The other advantage of the full reserve banking is the elimination of the likelihood of occurrence of the financial crisis. For example, the money the depositor's issue to the bank, with the expectations of withdrawing them at any time, is not lent out to other people. The other advantage of the model is the guarantee that the money available for lending is guaranteed through term deposits (Diamond & Dybvig, 1983). The banks would then have to reduce the risks that are often associated with their routine operations within the sector.
Full reserve banking proposes the social credit model of lending. The model affirms the capability of the banks to convert all currency to match the demand deposits within the bank. The model would also ensure that there the monetary control is under the control of the federal government and not the demand deposits that are dictated by the private banks as is the case in the current banking regime (Diamond & Dybvig, 1983). The model could also enable the government to earn the seigniorage revenue, through the issuance of the federal bonds. Furthermore, the money supply is enhanced through the process through the improvement of the price mechanism and the means of exchange in the financial system. However, the major criticism of the model is the idling of money that is deposited as demand deposits with the expectations that the bank customers could claim their money.
References
Diamond, D. W., & Dybvig, P. H. (1983). Bank runs, deposit insurance, and liquidity. Journal of political economy, 91(3), 401-419.

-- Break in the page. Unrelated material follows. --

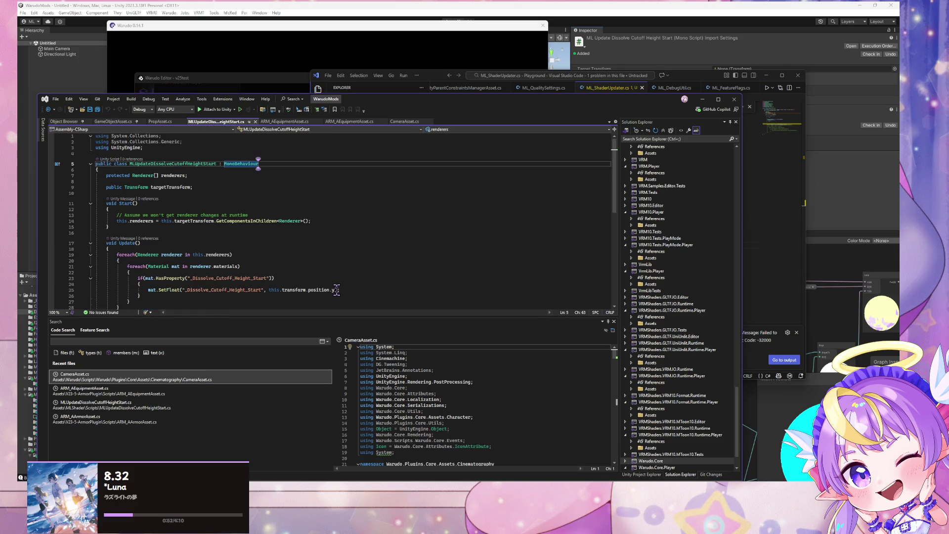
scroll(297, 242, down, 2)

Krugman, P. (2014). "The Conscience of a Liberal." The New York Times. Retrieved from https://krugman.blogs.nytimes.com/2014/04/26/is-a-banking-ban-the-answer/?mtrref=undefined&gwh=1DE02E6C42F9F36C2A54C133EEBFA4AF&gwt=pay&assetType=opinion
Mcleay, M., Radia, A and Thomas, R. (2014). "Money creation in the modern economy." Bank of England Quarterly Bulletin. Retrieved from: https //www.bankofengland.co.uk/quarterly-bulletin/2014/q1/money-creation-in-the-modern-economy.